- The request -
Rewrite the lines starting at "Rendered at 1241 by 1755 pixels." and ending at "Identify the document", with "Identify" changed to "Detect" and nothing else altered. Give only those lines.

- Material supplied -
======
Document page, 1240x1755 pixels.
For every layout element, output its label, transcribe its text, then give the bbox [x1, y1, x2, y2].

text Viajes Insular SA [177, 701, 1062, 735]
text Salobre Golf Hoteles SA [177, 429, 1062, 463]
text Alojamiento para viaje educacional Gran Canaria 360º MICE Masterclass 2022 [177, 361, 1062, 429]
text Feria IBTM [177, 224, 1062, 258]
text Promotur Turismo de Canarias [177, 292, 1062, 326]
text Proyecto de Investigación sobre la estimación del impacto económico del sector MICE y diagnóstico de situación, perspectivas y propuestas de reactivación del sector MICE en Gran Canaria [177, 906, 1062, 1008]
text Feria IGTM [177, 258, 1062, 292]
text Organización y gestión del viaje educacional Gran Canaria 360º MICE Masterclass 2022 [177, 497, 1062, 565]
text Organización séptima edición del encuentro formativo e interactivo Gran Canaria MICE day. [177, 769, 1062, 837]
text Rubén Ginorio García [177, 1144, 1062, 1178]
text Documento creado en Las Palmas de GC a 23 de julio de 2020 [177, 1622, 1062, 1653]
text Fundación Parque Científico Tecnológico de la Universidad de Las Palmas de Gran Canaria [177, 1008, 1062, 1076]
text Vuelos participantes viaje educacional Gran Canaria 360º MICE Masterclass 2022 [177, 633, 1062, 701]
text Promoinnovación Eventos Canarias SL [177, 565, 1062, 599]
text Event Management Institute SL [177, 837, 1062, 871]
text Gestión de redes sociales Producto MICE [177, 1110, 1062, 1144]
======
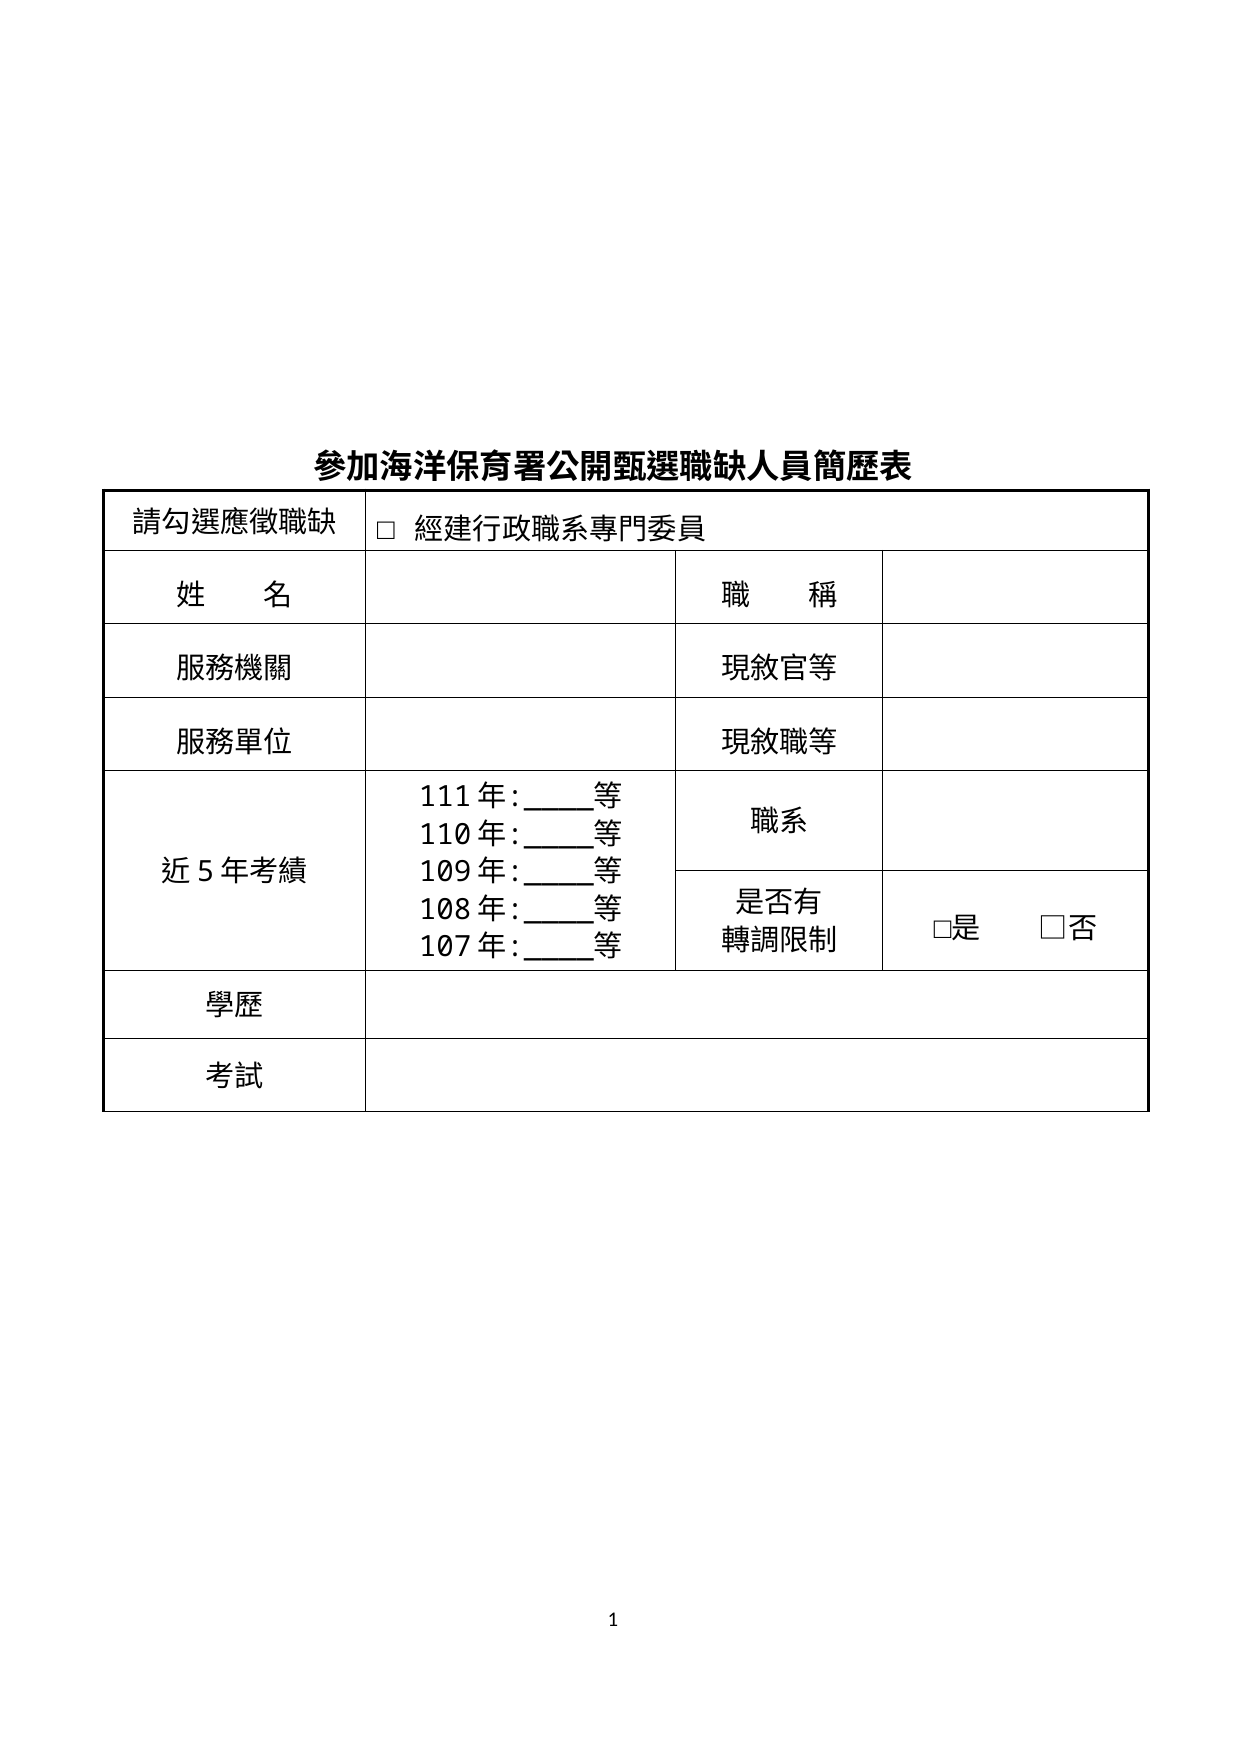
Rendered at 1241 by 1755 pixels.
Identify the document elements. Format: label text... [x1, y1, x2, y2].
======
- Solved exercise -
Rendered at 1241 by 1755 pixels.
Detect the document elements. Format: label text... [x1, y1, x2, y2].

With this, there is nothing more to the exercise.